[Belge alıntısı]
= = = =

09 Mart 2024

Nigel'a ve tüm kalbi kırıklara saygıyla

Yeni Zelanda'da heykelden benzerine aşık olup 3 yıl boyunca dizinin dibinden ayrılmayan sümsük kuşu Nigel'ın 'eşsiz' hikayesini bir kez daha hatırlıyoruz...

Dünyanın en kararlı âşığı Nigel'ı kaybettik. Bu kaybın arkasından gazetelere ölüm ilanları verilmedi, dini tören düzenlenmedi.

Nigel bir kuştu çünkü.

Yeni Zelanda açıklarındaki Mana Adası yetkilileri, adaya değişik kuş türlerini çekebilmek için (bu tür yetkililer de varmış demek ki, bunu da duyduğuma mutlu oldum) değişik yerlere kuş heykelleri yerleştirmişti.

Bir sümsük kuşu, işte bu heykellerden birine âşık oldu ve üç yıl boyunca onunla ilişkiye girmeye çalıştı. Zaten bu nedenle bir adı var, Nigel diye. Böyle bir aşk yaşamamış olsaydı, onu kim nereden tanıyıp isim koyacaktı…

Nigel tam üç yıl "kuş heykel"e kur yaptı.

= = = =

[Görev maddesi A] Sümsük kuşu Nigel'ı anlatan metindeki "Yeni Zelanda açıklarındaki Mana Adası yetkilileri" diye başlayan paragrafı, ana bilgilerini koruyarak daha kısa yazar mısınız?
[Görev maddesi B] Sümsük kuşu Nigel'ı anlatan metni iki cümleyle özetler misiniz?
[Görev maddesi C] Sümsük kuşu Nigel'ı anlatan metni kaldığı yerden sürdürür müsünüz?

[Gösterilen veriler]
= = = =

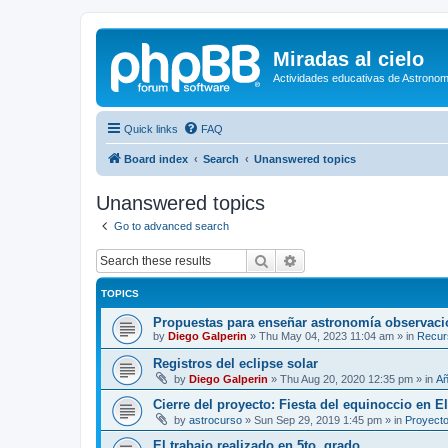
Miradas al cielo
Actividades educativas de Astronom
Quick links
FAQ
Board index
Search
Unanswered topics
Unanswered topics
Go to advanced search
Search
Advanced search
TOPICS
Propuestas para enseñar astronomía observaci
by
Diego Galperin
»
Thu May 04, 2023 11:04 am
» in
Recur
Registros del eclipse solar
by
Diego Galperin
»
Thu Aug 20, 2020 12:35 pm
» in
Añ
Cierre del proyecto: Fiesta del equinoccio en E
by
astrocurso
»
Sun Sep 29, 2019 1:45 pm
» in
Proyecto
El trabajo realizado en 5to. grado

= = = =

[Sonuç A] Mana Adası yetkilileri, Yeni Zelanda açıklarındaki bu adaya farklı kuş türlerini çekmek için çeşitli yerlere kuş heykelleri yerleştirmişti.

[Sonuç B] Yeni Zelanda açıklarındaki Mana Adası'nın yetkilileri, adaya farklı kuş türlerini çekmek için çeşitli yerlere kuş heykelleri yerleştirmişti. Nigel adlı bir sümsük kuşu bu heykellerden birine âşık olup üç yıl boyunca ona kur yaptı; kaybının ardından ne ölüm ilanı verildi ne de dini tören düzenlendi.

[Sonuç C]
Kendi türünün bütün erkeklerinin eş bulmak için yaptıkları gibi göz alıcı mavi renkli ayaklarını, heykelin gözünün içine sokmaya çalıştı.

Ama karşısında bir "taş" vardı. En ufak bir gevşeme belirtisi bile göstermedi. Nigel'ın minik kalbi üç yıllık karşılıksız aşka daha fazla dayanamadı ve durdu.

Nigel'ın şanssızlığı bir ‘kuş' olması ve antik dönem tanrı ve tanrıçalarını tanımıyor olmasıydı.

Bir anlatıya göre heykeltıraş, bir diğerine göre kral olan Kıbrıslı hemşerimiz Pygmalion'dan söz edeceğim.

Mitolojiye göre Kıbrıslı Amathonte'in kızları Propoetid'ler, Afrodit'in (Roma mitolojisindeki adıyla Venüs) kudretini ve tanrıçalığını reddettikleri için, Afrodit tarafından fahişelere dönüştürülür. Propoetid'lerin hal ve tavırlarından hoşlanmayan Pygmalion da artık canlı kadınlarla ilgilenmemeye karar verir ve fildişinden bir kadın heykeli yapar.

Heykel o kadar güzeldir ki zaten hiçbir canlı kadının o güzellikle aşık atabilmesine de olanak yoktur. Ve kaçınılmaz son gelir, Pygmalion yarattığı bu heykel kadına âşık olur.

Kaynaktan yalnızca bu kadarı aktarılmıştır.